The vote cast for Labour on 1st May was objectively a vote for the dismantling of the welfare state, slashing of public sector pay, workfare and a high tech police force to save the middle classes from the disorder likely to result. Does anyone still need to ask why Labour didn’t oppose the Criminal Justice Act?

Whatever subjective intentions Labour voters had, the end result was the replacement of a weak, divided anti-working class government with a right wing anti-working class government with a massive majority!
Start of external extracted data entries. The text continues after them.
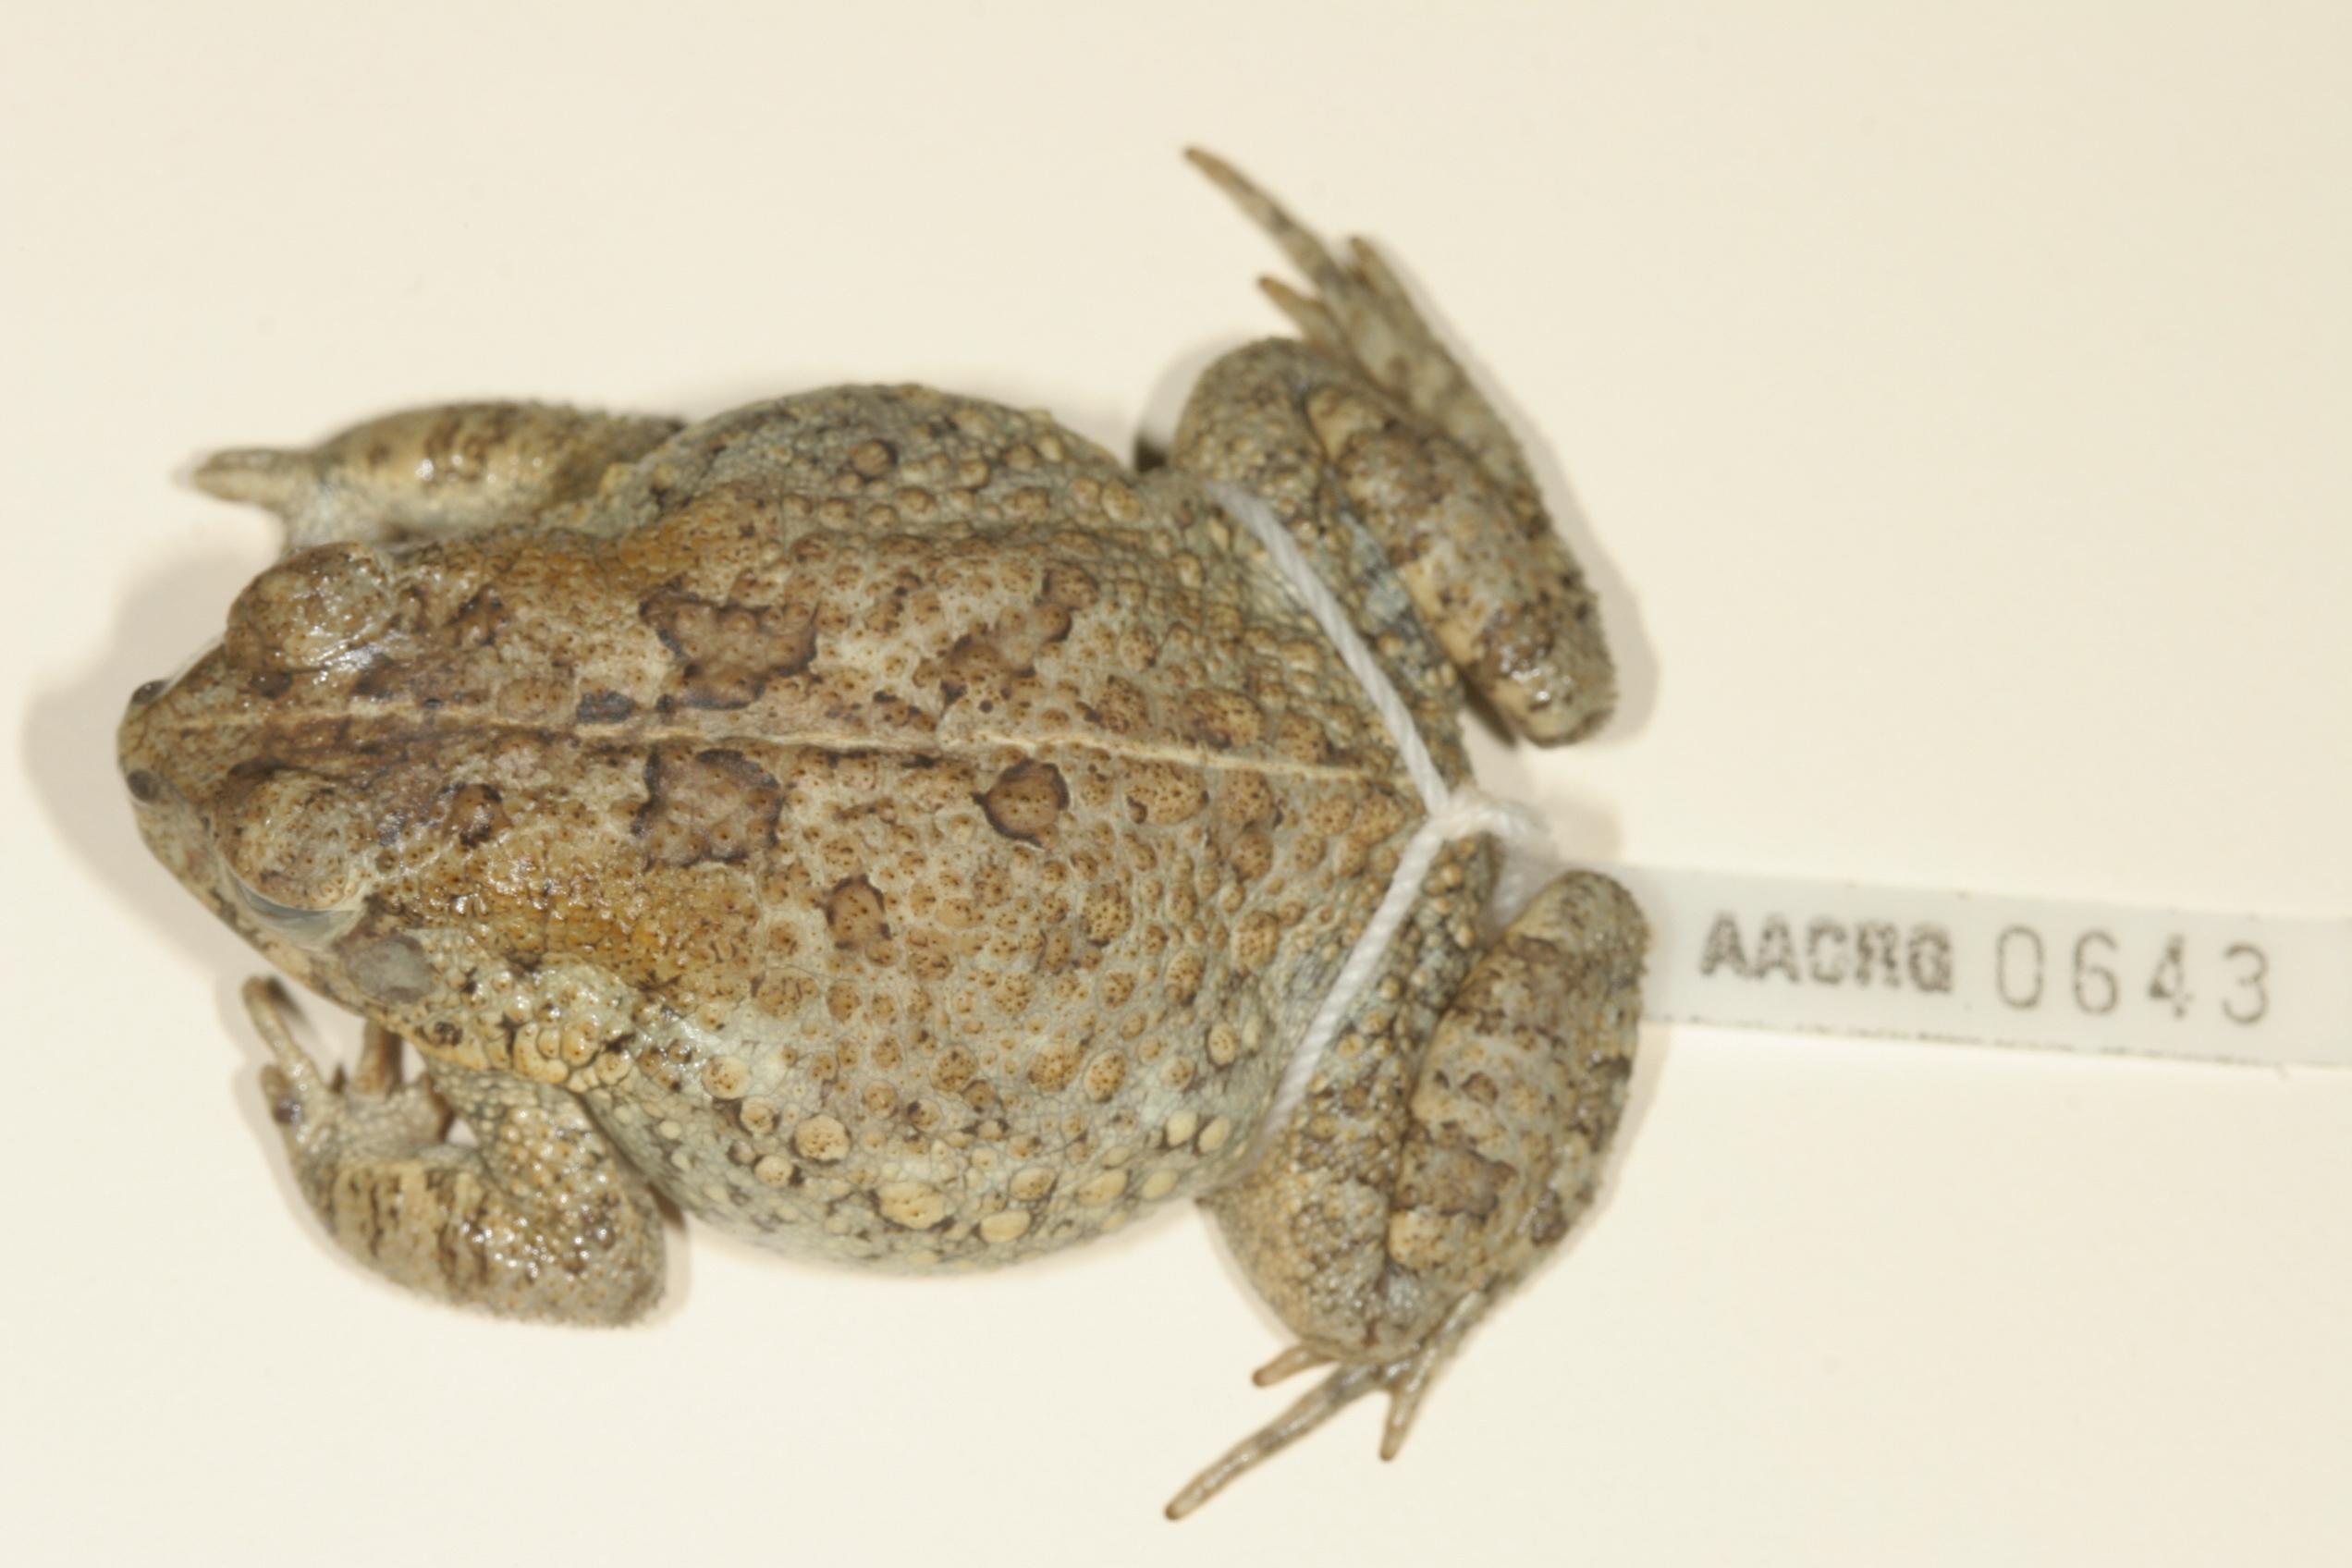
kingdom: Animalia
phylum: Chordata
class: Amphibia
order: Anura
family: Bufonidae
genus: Sclerophrys
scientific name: Sclerophrys regularis
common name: African common toad
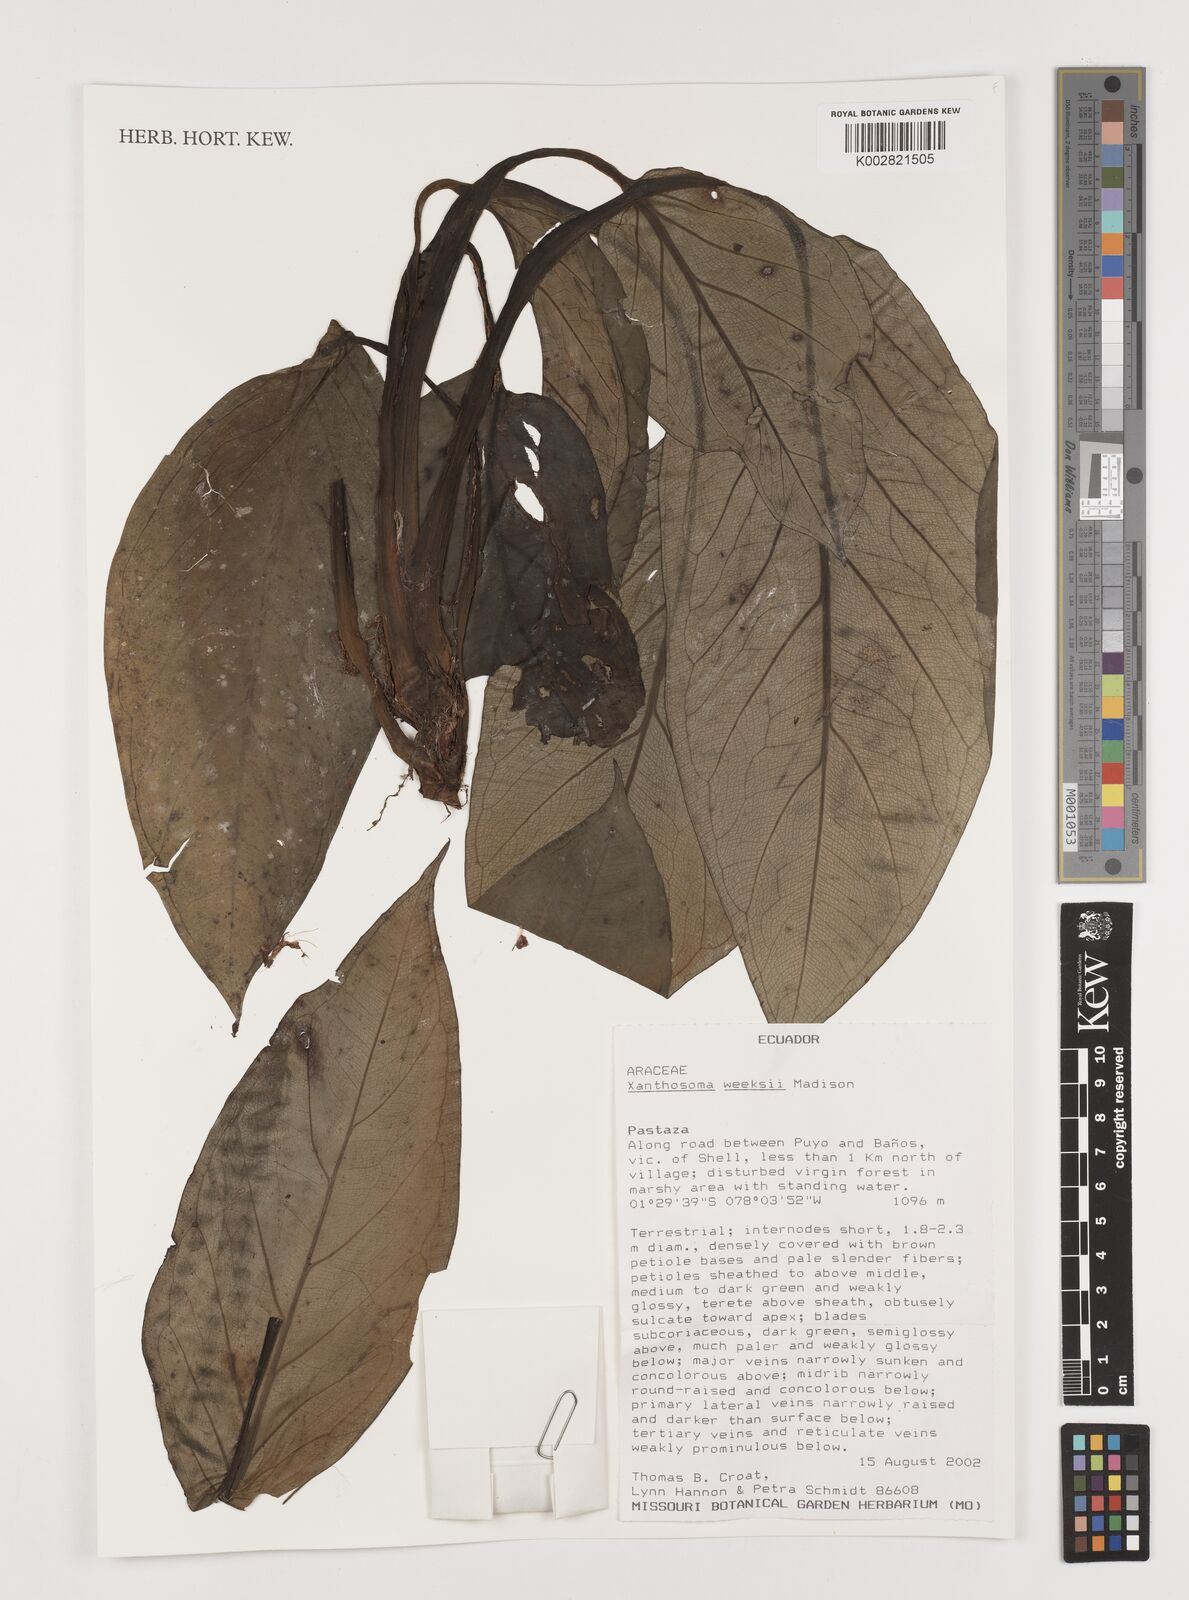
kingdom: Plantae
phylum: Tracheophyta
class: Liliopsida
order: Alismatales
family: Araceae
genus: Xanthosoma
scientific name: Xanthosoma weeksii
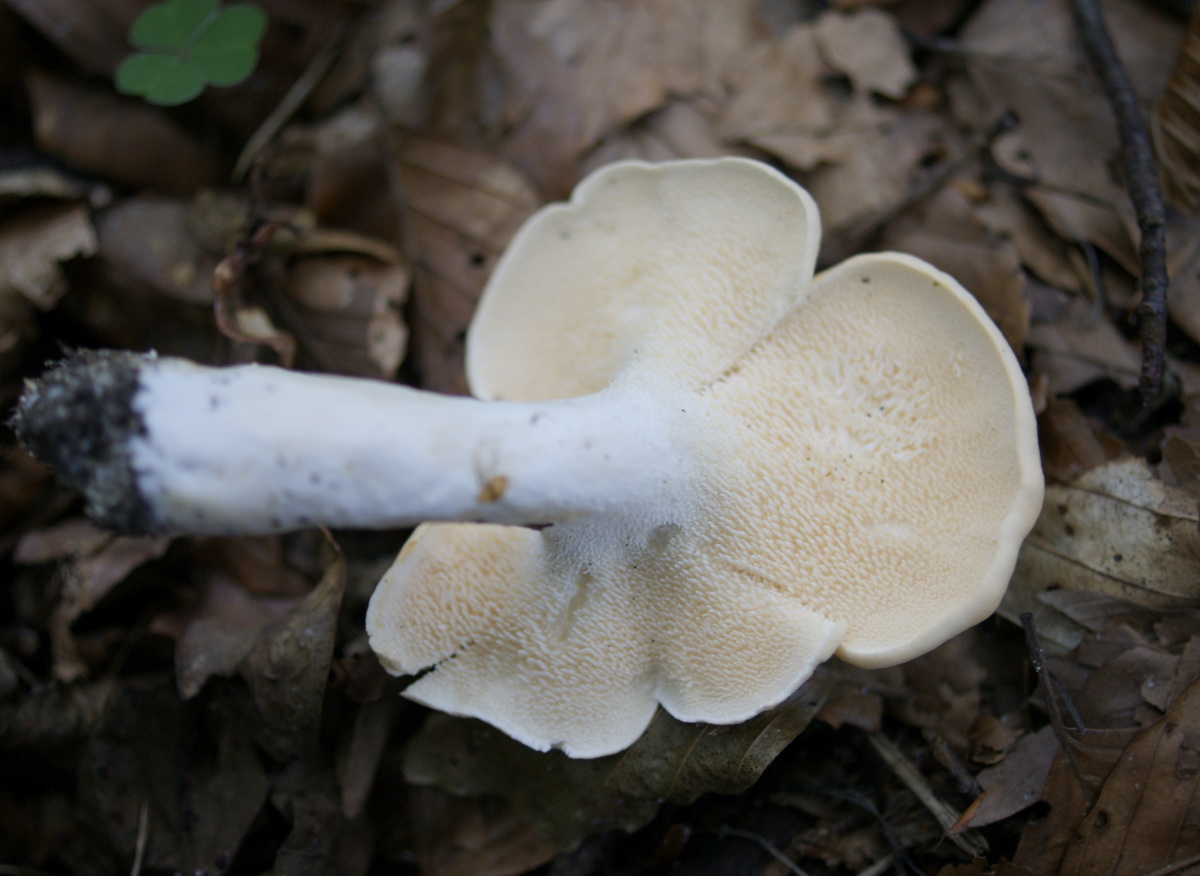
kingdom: Fungi
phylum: Basidiomycota
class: Agaricomycetes
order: Cantharellales
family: Hydnaceae
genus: Hydnum
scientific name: Hydnum repandum
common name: almindelig pigsvamp
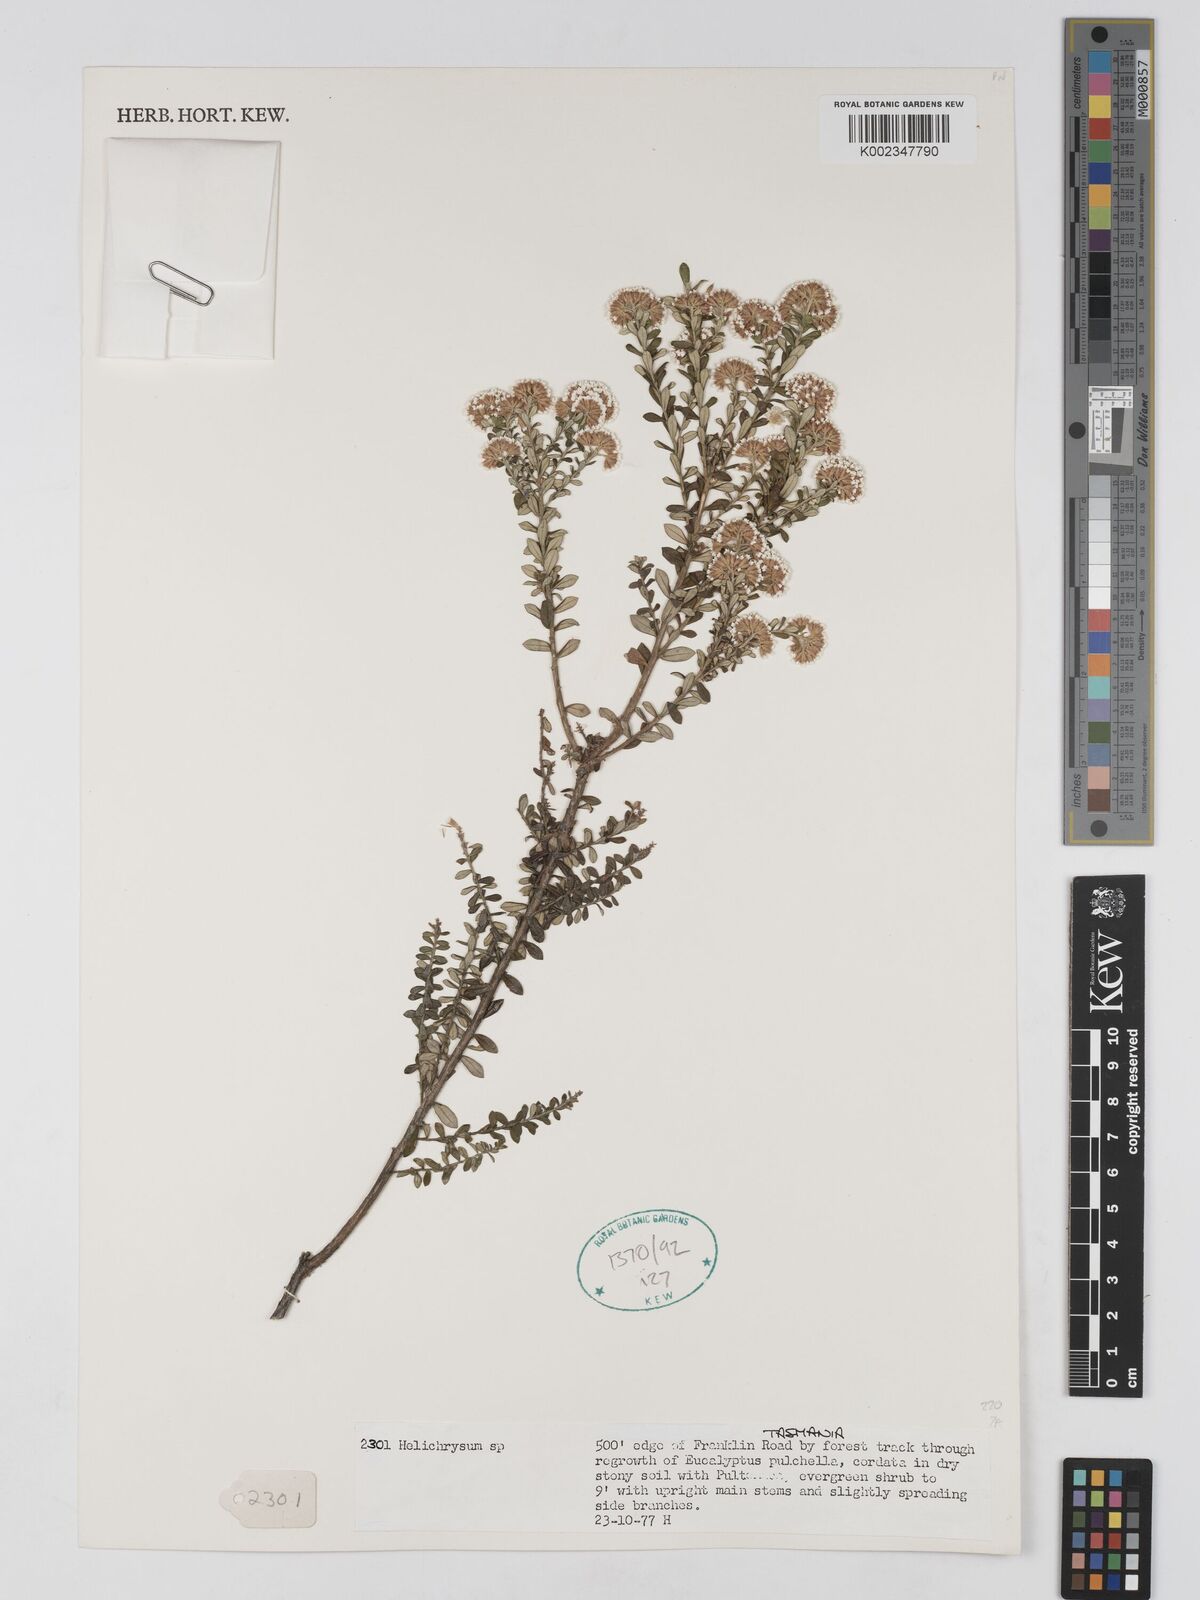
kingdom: Plantae
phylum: Tracheophyta
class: Magnoliopsida
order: Asterales
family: Asteraceae
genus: Ozothamnus
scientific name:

Over the next 5 years Labour will seek to drain resources form working class communities. The closure of schools, youth clubs, libraries and playgroups, and the selling off of housing stock and chronic disrepair which are the trademark of Labour in local office will be attempted on a national scale. Unless the resistance to this responds on the basis that Labour is the class enemy in office, and opposes it as such and fights from the basis that every school, every youth club, every council home, belongs to the community in which it is based and is not the property of the grinning Rachmans of Blairism, the Labour project will succeed, and the wholesale abandonment to 3rd world levels of poverty of whole sections of the working class which is the legacy of Clinton in the US will be our fate here.

My favourite memory of May 1st? Well, mine was a week or so later, in Socialist Worker, with a headline “We Didn’t Vote for This.” Tough shit, comrades, you voted for it, campaigned for it and the rest of us are now going to pay for it.

Published in Black Flag Issue No. 212.